Part 2 - Tiffany

2.8K 253 308
                                    

Jika kebohongan bisa membuat semuanya baik-baik saja, maka aku akan melakukannya sekalipun aku tahu kamu tak akan suka.
_____________________________

Mulmed: Alvino Sandy Geraldo

****

Mobil yang dikendarai Alvino berhenti di sekolah Bagas, yaitu SMP Advent yang berada di Jakarta. Sekolah ini bukan sekolah negeri, melainkan sekolah swasta. Tetapi jangan salah, sekolah ini memiliki siswa-siswi yang pintar seperti sekolah lain.

Bukannya Alda tak ingin memasukkan Bagas ke sekolah negeri. Akan tetapi Bagas bilang, Ia tak ingin menambah beban keuangan Alda yang bekerja dari sore sampai malam dan tak tidur demi mengumpulkan uang untuk masuk sekolah dirinya tahun ini.

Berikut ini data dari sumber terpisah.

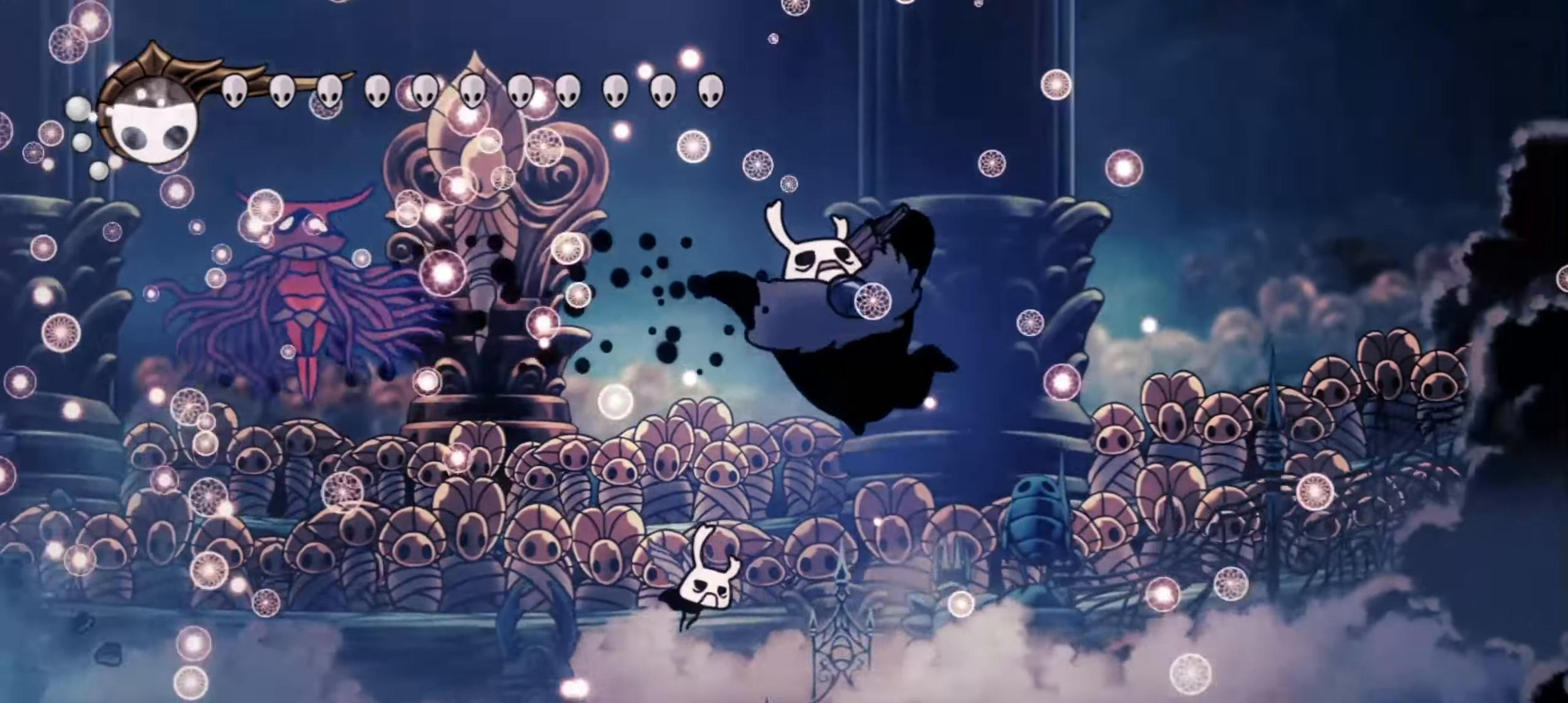
{"keys": ["left", "z"], "events": [[50, "right", "up"], [333, "z", "down"], [433, "left", "down"]]}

Bagas hanya ingin masuk sekolah swasta yang tak mengeluarkan uang terlalu banyak seperti sekolah negeri.

"Bang, Kak, Bagas masuk dulu ya. Bang Vino, jagain Kakak ya jangan bawa mobilnya kaya orang kesetanan."

"Siap, Kakak kamu yang manis ini bakal Abang jagain segenap jiwa dan raga," canda Alvino.

"Alay lo Bang," cerca Bagas

"Jijik gue Vin sama kata-kata lo barusan," kata Alda ikut meledek Alvino.

"Tapi sayang kan lo sama gue?" Alvino menatap Alda dengan tatapan menggoda.

"Enggak."

Lima huruf. Satu kata. Satu kalimat yang Alda ucapkan itu membuat Alvino bungkam dan merubah raut wajahnya menjadi muram. Mengerti situasinya sedang tak mengenakkan, Bagas pun dengan canggung keluar dari mobil. "Um ... Aku masuk dulu ya. kalian harus akur ya! See you, Kak."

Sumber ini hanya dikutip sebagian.